FIG. 1 is a front view of a synchronous traveling unit of a transportation facility according to an embodiment of the present invention.

FIG. 2 is a side view of a synchronous traveling unit of the transfer facility.

FIG. 3 is a partially cutaway plan view of the self-propelled carriage.

FIG. 4 is a partially cutaway rear view of the self-propelled carriage.

FIG. 5 is a partially cutaway front view of the self-propelled carriage.

FIG. 6 is a partially cutaway side view of the self-propelled carriage.

FIG. 7 is a partially cutaway side view of the detection device portion.

FIG. 8 is a partially cutaway plan view of the same detection device portion.

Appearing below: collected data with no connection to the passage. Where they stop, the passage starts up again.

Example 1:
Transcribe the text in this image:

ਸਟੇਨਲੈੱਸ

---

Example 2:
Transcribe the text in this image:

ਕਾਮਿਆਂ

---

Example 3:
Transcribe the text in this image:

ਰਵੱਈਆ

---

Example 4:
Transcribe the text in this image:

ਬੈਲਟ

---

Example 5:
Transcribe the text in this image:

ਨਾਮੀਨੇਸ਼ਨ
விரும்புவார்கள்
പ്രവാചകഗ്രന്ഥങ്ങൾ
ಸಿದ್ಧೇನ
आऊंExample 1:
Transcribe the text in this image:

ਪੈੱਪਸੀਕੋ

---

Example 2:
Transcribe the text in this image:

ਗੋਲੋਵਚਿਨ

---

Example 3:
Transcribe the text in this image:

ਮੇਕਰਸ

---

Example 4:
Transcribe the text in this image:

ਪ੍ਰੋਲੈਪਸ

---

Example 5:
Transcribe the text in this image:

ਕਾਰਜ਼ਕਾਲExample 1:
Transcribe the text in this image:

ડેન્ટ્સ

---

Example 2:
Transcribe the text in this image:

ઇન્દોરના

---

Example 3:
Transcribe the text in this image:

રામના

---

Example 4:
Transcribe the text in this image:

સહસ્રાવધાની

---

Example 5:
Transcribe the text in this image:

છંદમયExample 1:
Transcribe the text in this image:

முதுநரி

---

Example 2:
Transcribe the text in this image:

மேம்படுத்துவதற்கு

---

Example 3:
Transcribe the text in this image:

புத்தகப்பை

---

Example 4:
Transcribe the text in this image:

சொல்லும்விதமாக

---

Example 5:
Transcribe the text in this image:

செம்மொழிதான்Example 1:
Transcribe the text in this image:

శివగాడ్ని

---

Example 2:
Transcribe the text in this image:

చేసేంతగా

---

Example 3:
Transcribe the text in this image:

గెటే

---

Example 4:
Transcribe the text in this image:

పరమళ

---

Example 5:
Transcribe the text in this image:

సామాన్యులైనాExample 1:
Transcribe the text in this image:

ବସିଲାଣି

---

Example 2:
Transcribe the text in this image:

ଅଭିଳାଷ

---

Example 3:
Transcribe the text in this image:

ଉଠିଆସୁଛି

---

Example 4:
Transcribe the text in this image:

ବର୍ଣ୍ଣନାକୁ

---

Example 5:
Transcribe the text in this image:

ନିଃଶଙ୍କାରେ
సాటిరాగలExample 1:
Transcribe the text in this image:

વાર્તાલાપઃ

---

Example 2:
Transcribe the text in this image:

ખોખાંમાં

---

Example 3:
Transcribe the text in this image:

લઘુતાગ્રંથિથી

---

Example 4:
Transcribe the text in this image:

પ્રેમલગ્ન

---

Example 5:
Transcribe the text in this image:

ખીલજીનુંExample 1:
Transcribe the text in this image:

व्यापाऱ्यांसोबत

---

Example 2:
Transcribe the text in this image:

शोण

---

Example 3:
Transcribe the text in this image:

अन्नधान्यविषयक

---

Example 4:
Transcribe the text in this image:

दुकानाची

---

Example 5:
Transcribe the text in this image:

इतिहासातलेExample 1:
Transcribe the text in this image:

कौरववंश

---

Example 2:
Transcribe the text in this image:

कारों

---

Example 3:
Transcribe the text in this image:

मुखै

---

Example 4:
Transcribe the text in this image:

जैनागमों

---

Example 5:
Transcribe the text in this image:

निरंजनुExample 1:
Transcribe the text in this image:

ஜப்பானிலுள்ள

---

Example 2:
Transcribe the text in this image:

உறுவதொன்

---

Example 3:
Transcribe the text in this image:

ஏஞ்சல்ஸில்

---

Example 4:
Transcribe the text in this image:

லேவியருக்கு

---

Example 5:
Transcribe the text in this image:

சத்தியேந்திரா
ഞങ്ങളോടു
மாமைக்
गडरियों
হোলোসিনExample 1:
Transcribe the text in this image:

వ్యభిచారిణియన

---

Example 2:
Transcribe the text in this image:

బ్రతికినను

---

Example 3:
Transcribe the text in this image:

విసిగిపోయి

FIG. 9 is a schematic plan view showing an entire line of the transfer facility.

FIG. 10 is a side view of the synchronous traveling unit of the transfer facility, showing the conventional example.

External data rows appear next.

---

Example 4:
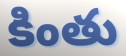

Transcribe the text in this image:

కింతు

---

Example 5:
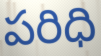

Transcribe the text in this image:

పరిధి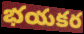
భయకరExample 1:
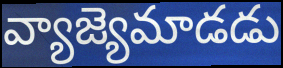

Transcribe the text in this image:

వ్యాజ్యెమాడడు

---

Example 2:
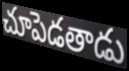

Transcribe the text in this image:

చూపెడతాడు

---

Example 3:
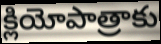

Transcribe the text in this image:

క్లియోపాత్రాకు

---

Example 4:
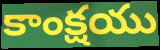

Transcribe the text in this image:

కాంక్షయు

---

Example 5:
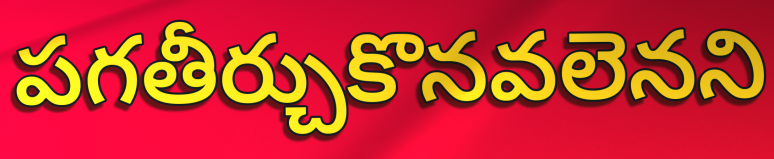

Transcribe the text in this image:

పగతీర్చుకొనవలెనని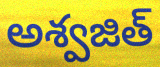
అశ్వజిత్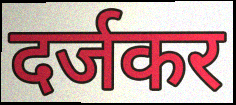
दर्जकरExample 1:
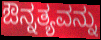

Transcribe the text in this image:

ಔನ್ನತ್ಯವನ್ನು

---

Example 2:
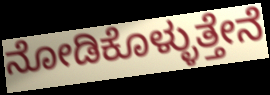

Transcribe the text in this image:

ನೋಡಿಕೊಳ್ಳುತ್ತೇನೆ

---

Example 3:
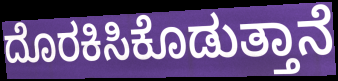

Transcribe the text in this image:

ದೊರಕಿಸಿಕೊಡುತ್ತಾನೆ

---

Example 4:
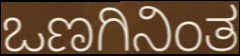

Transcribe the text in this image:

ಒಣಗಿನಿಂತ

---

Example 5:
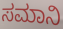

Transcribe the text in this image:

ಸಮಾನಿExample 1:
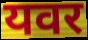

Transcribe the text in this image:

यवर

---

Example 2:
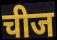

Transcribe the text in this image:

चीज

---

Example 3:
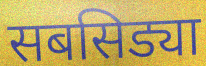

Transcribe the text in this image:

सबसिड्या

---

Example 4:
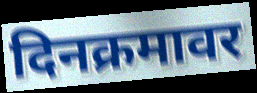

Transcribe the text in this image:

दिनक्रमावर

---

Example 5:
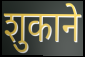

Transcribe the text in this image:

शुकाने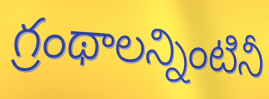
గ్రంథాలన్నింటినీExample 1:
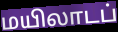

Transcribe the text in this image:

மயிலாடப்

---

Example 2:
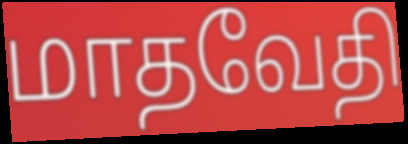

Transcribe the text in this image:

மாதவேதி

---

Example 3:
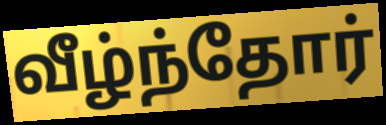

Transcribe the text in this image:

வீழ்ந்தோர்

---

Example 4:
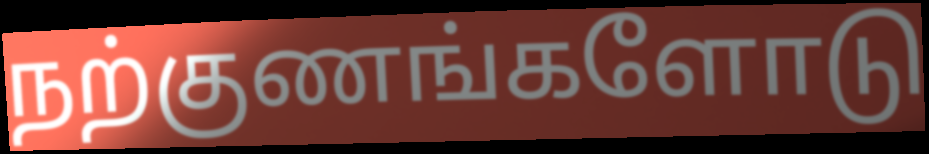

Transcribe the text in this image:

நற்குணங்களோடு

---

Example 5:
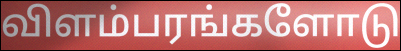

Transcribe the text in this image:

விளம்பரங்களோடு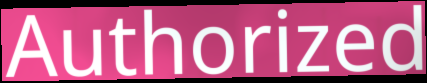
AuthorizedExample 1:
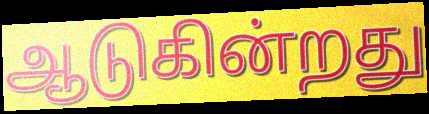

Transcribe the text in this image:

ஆடுகின்றது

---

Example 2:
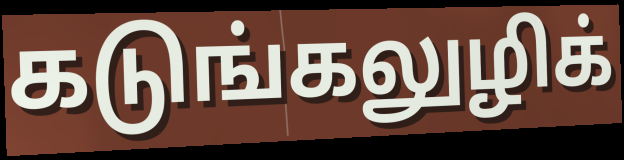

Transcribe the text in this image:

கடுங்கலுழிக்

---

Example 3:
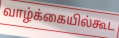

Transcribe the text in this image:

வாழ்க்கையில்கூட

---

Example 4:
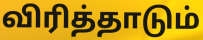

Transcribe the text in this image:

விரித்தாடும்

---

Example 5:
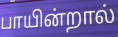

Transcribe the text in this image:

பாயின்றால்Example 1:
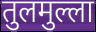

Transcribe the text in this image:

तुलमुल्ला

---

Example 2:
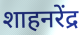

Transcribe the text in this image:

शाहनरेंद्र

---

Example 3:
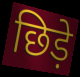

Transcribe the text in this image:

छिड़े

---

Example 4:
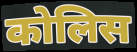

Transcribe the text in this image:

कोलिस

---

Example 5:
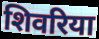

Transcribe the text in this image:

शिवरिया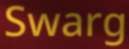
Swarg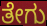
ತೇಗು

FIG. 11 is a front view of a synchronous traveling unit of the transfer facility.

[Explanation of symbols]

 1 Ceiling side transfer device 2 Trolley guide rail (rail) 4 Trolley device (upper moving body) 5 Support device 6 Upper transfer line 20 Floor side transfer device 21 Derivative 22 Detection device 23 Self-propelled carriage (lower moving body) 24 Main body 27 Travel drive device 28 Rotation drive device 29 Travel control panel 32 Lower transfer line 33 Built-in working unit 40 Lower lift device 42 Upper lift device 50 Left and right guide device (flat motion allowance device) 51 Lower slide plate 60 Front and rear guide device ( Plane movement allowance device) 61 Upper slide plate 69 Support part 70 Detection device 71 Detected object 72 Photoelectric switch 73 Photoelectric switch A Vehicle body (first member) B Internal combustion engine (second member) L Setting range

─────────────────────────────────────────────────── ─── Continuation of the front page (51) Int.Cl. ⁵ Identification number Internal reference number FI Technical display location G05D 3/00 R 9179-3H (72) Inventor Michio Iwama 3-2 Minamijima, Nishiyodogawa-ku, Osaka-shi, Osaka No. 11 Daifuku Co., Ltd. (72) Inventor Kenzo Onikuda 3-21-11 Minejima, Nishiyodogawa-ku, Osaka City, Osaka Prefecture Daifuku Co., Ltd.

Claims (2)

[Claims] 1. A ceiling-side transfer device for supporting a first member and a floor-side transfer device for supporting a second member, wherein a part of a lower transfer line by the floor-side transfer device is used as the ceiling-side transfer device. And the ceiling-side transfer device is configured by a rail and an upper moving body supported and guided by the rail, and the floor-side transfer device is
A lower moving body that is movable on the lower transport line is provided, and the lower moving body has a support portion that supports the second member so as to be able to move up and down and move back and forth. On the other hand, a conveyance facility is provided with a detection device that detects that the robot has moved back and forth over a set range, and controls the moving speed of the lower moving body based on the detection of the detection device. 2. The transfer facility according to claim 1, wherein the floor-side transfer device is composed of a derivative provided on the floor side and a self-propelled carriage that is capable of automatically traveling while detecting the derivative.